Afschrift verzonden aan partijen op:

De rechtbank heeft geen bezwaar tegen afgifte door de griffier van een afschrift van de uitspraak in geanonimiseerde vorm.

Rechtsmiddel

Tegen deze uitspraak kunnen partijen binnen zes weken na de verzenddatum:

- hoger beroep instellen bij het gerechtshof te Amsterdam (belastingkamer), Postbus 1312, 1000 BH Amsterdam, dan wel

- beroep in cassatie instellen bij de Hoge Raad der Nederlanden (belastingkamer), Postbus 20303, 2500 EH Den Haag, mits de wederpartij daarmee schriftelijk instemt.

N.B. Bij het bestuursorgaan berust de bevoegdheid tot het instellen van beroep in cassatie niet bij de ambtenaar die de procedure voor de rechtbank heeft gevoerd.

Bij het instellen van hoger beroep dan wel beroep in cassatie dient het volgende in acht te worden genomen:

1 - bij het beroepschrift wordt een afschrift van deze uitspraak overgelegd;

2 - het beroepschrift moet ondertekend zijn en ten minste het volgende vermelden:

a. de naam en het adres van de indiener;

b. een dagtekening;

c. een omschrijving van de uitspraak waartegen het hoger beroep dan wel het beroep in cassatie is ingesteld;

d. de gronden van het hoger beroep dan wel het beroep in cassatie.

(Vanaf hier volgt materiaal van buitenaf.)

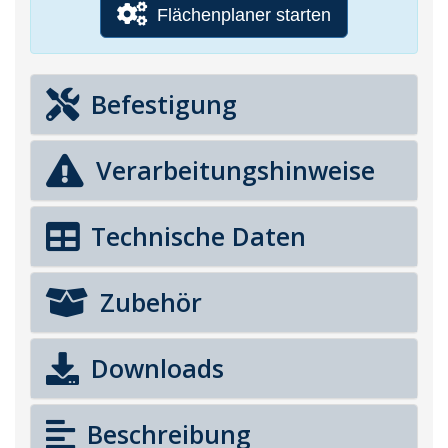
Flächenplaner starten
Befestigung
Verarbeitungshinweise
Technische Daten
Zubehör
Downloads
Beschreibung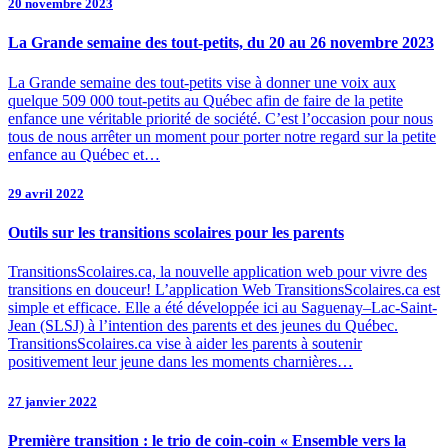
20 novembre 2023
La Grande semaine des tout-petits, du 20 au 26 novembre 2023
La Grande semaine des tout-petits vise à donner une voix aux
quelque 509 000 tout-petits au Québec afin de faire de la petite
enfance une véritable priorité de société. C’est l’occasion pour nous
tous de nous arrêter un moment pour porter notre regard sur la petite
enfance au Québec et…
29 avril 2022
Outils sur les transitions scolaires pour les parents
TransitionsScolaires.ca, la nouvelle application web pour vivre des
transitions en douceur! L’application Web TransitionsScolaires.ca est
simple et efficace. Elle a été développée ici au Saguenay–Lac-Saint-
Jean (SLSJ) à l’intention des parents et des jeunes du Québec.
TransitionsScolaires.ca vise à aider les parents à soutenir
positivement leur jeune dans les moments charnières…
27 janvier 2022
Première transition : le trio de coin-coin « Ensemble vers la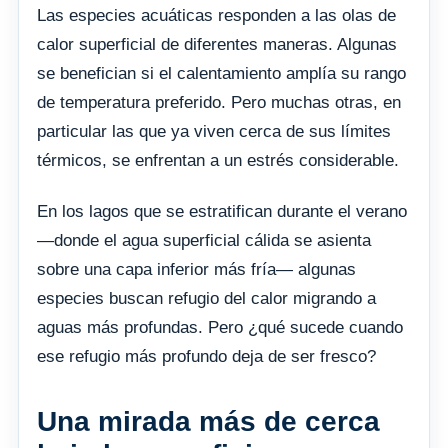
Las especies acuáticas responden a las olas de
calor superficial de diferentes maneras. Algunas
se benefician si el calentamiento amplía su rango
de temperatura preferido. Pero muchas otras, en
particular las que ya viven cerca de sus límites
térmicos, se enfrentan a un estrés considerable.
En los lagos que se estratifican durante el verano
—donde el agua superficial cálida se asienta
sobre una capa inferior más fría— algunas
especies buscan refugio del calor migrando a
aguas más profundas. Pero ¿qué sucede cuando
ese refugio más profundo deja de ser fresco?
Una mirada más de cerca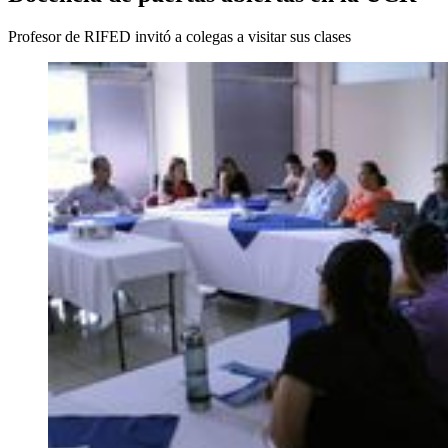
Profesor de RIFED invitó a colegas a visitar sus clases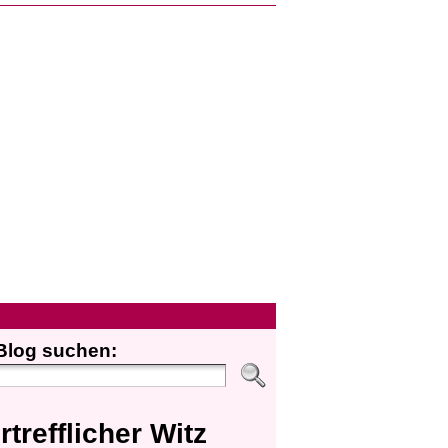
Blog suchen:
rtrefflicher Witz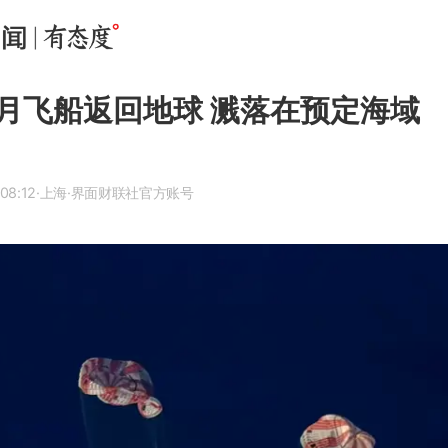
月飞船返回地球 溅落在预定海域
08:12
·上海
·界面财联社官方账号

Bij het instellen van beroep in cassatie dient daarnaast in acht te worden genomen dat bij het beroepschrift een schriftelijke verklaring van de wederpartij wordt gevoegd, inhoudende dat wordt ingestemd met het instellen van beroep in cassatie tegen de uitspraak van de rechtbank.